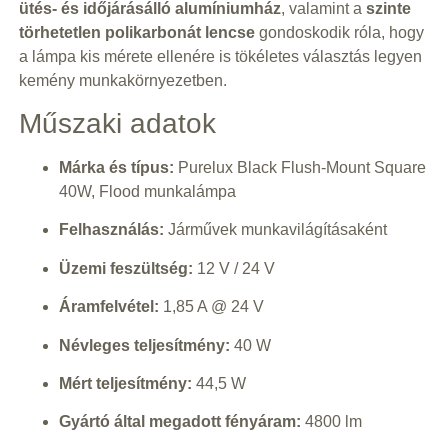
ütés- és időjárásálló alumíniumház
, valamint a
szinte
törhetetlen polikarbonát lencse
gondoskodik róla, hogy
a lámpa kis mérete ellenére is tökéletes választás legyen
kemény munkakörnyezetben.
Műszaki adatok
Márka és típus:
Purelux Black Flush-Mount Square
40W, Flood munkalámpa
Felhasználás:
Járművek munkavilágításaként
Üzemi feszültség:
12 V / 24 V
Áramfelvétel:
1,85 A @ 24 V
Névleges teljesítmény:
40 W
Mért teljesítmény:
44,5 W
Gyártó által megadott fényáram:
4800 lm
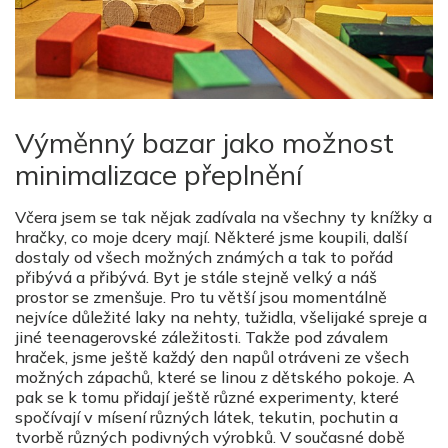
Výměnný bazar jako možnost
minimalizace přeplnění
Včera jsem se tak nějak zadívala na všechny ty knížky a
hračky, co moje dcery mají. Některé jsme koupili, další
dostaly od všech možných známých a tak to pořád
přibývá a přibývá. Byt je stále stejně velký a náš
prostor se zmenšuje. Pro tu větší jsou momentálně
nejvíce důležité laky na nehty, tužidla, všelijaké spreje a
jiné teenagerovské záležitosti. Takže pod závalem
hraček, jsme ještě každý den napůl otráveni ze všech
možných zápachů, které se linou z dětského pokoje. A
pak se k tomu přidají ještě různé experimenty, které
spočívají v mísení různých látek, tekutin, pochutin a
tvorbě různých podivných výrobků. V současné době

▶ **What the exercise asks**:
Turn the lines of the material above into a Markdown table with two columns, "Row" for the row number and "Text" for the line, skipping blank lines and leaving out the pictures.

▶ **Answer box**:
| Row | Text |
|---|---|
| 1 | ütés- és időjárásálló alumíniumház |
| 2 | , valamint a |
| 3 | szinte |
| 4 | törhetetlen polikarbonát lencse |
| 5 | gondoskodik róla, hogy |
| 6 | a lámpa kis mérete ellenére is tökéletes választás legyen |
| 7 | kemény munkakörnyezetben. |
| 8 | Műszaki adatok |
| 9 | Márka és típus: |
| 10 | Purelux Black Flush-Mount Square |
| 11 | 40W, Flood munkalámpa |
| 12 | Felhasználás: |
| 13 | Járművek munkavilágításaként |
| 14 | Üzemi feszültség: |
| 15 | 12 V / 24 V |
| 16 | Áramfelvétel: |
| 17 | 1,85 A @ 24 V |
| 18 | Névleges teljesítmény: |
| 19 | 40 W |
| 20 | Mért teljesítmény: |
| 21 | 44,5 W |
| 22 | Gyártó által megadott fényáram: |
| 23 | 4800 lm |
| 24 | Výměnný bazar jako možnost |
| 25 | minimalizace přeplnění |
| 26 | Včera jsem se tak nějak zadívala na všechny ty knížky a |
| 27 | hračky, co moje dcery mají. Některé jsme koupili, další |
| 28 | dostaly od všech možných známých a tak to pořád |
| 29 | přibývá a přibývá. Byt je stále stejně velký a náš |
| 30 | prostor se zmenšuje. Pro tu větší jsou momentálně |
| 31 | nejvíce důležité laky na nehty, tužidla, všelijaké spreje a |
| 32 | jiné teenagerovské záležitosti. Takže pod závalem |
| 33 | hraček, jsme ještě každý den napůl otráveni ze všech |
| 34 | možných zápachů, které se linou z dětského pokoje. A |
| 35 | pak se k tomu přidají ještě různé experimenty, které |
| 36 | spočívají v mísení různých látek, tekutin, pochutin a |
| 37 | tvorbě různých podivných výrobků. V současné době |